Reproduce word for word the lines in the entries below, starting with the line that contains "کارخانه تولید ورق آلومینیوم آجدار پنج خط" and going on through the line that contains "تولید ورق های آلومینیومی با پوشش پلی کرافت.".

[Dataset entries]
###
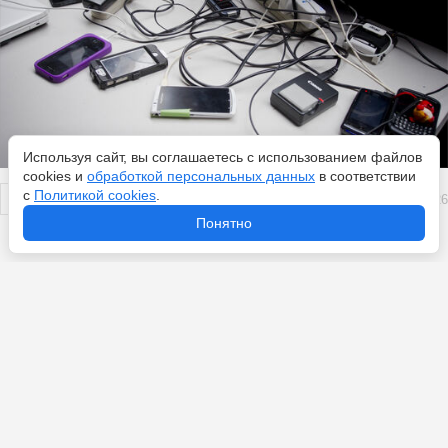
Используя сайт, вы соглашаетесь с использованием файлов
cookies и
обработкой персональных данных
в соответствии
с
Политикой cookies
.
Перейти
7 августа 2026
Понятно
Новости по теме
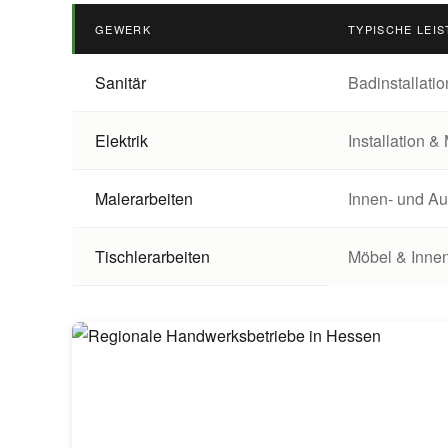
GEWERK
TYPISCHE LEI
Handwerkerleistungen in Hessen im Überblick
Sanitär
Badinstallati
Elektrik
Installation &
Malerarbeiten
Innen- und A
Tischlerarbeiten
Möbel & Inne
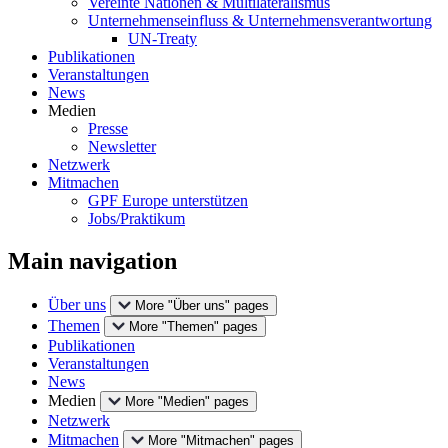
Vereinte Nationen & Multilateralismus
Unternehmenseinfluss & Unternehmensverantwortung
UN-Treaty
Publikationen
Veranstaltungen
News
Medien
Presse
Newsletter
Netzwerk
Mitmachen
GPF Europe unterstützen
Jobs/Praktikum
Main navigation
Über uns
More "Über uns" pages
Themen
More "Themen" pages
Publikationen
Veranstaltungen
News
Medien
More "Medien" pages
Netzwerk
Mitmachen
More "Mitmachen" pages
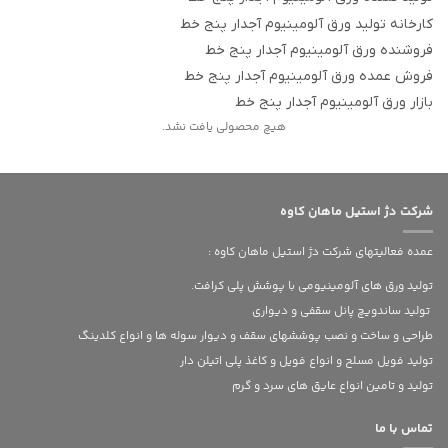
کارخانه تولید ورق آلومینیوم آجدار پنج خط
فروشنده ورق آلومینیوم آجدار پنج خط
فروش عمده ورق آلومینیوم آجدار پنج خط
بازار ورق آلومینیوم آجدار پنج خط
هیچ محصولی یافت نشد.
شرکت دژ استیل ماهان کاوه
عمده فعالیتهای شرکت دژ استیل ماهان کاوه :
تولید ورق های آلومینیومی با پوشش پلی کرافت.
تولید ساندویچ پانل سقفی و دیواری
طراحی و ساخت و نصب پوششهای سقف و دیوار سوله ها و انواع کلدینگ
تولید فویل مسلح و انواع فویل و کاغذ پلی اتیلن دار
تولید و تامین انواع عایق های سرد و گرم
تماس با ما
###
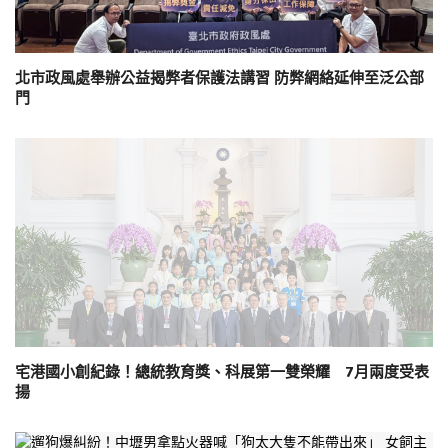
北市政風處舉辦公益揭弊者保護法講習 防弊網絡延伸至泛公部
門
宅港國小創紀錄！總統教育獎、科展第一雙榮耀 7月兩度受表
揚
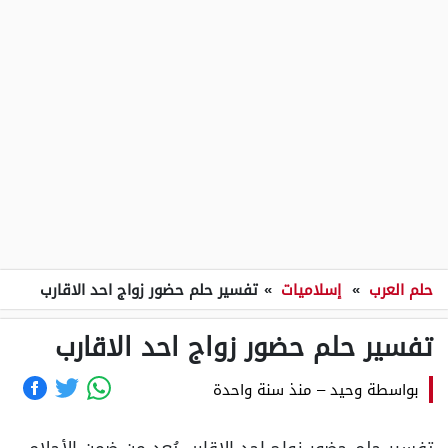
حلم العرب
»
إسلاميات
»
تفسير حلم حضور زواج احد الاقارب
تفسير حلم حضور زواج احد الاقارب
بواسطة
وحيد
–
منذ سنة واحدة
###
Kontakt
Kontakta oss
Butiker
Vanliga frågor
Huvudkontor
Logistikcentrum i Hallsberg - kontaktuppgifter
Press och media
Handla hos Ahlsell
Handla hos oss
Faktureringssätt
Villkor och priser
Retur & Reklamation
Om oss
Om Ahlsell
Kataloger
###
--- Answer box ---
کارخانه تولید ورق آلومینیوم آجدار پنج خط
فروشنده ورق آلومینیوم آجدار پنج خط
فروش عمده ورق آلومینیوم آجدار پنج خط
بازار ورق آلومینیوم آجدار پنج خط
هیچ محصولی یافت نشد.
شرکت دژ استیل ماهان کاوه
عمده فعالیتهای شرکت دژ استیل ماهان کاوه :
تولید ورق های آلومینیومی با پوشش پلی کرافت.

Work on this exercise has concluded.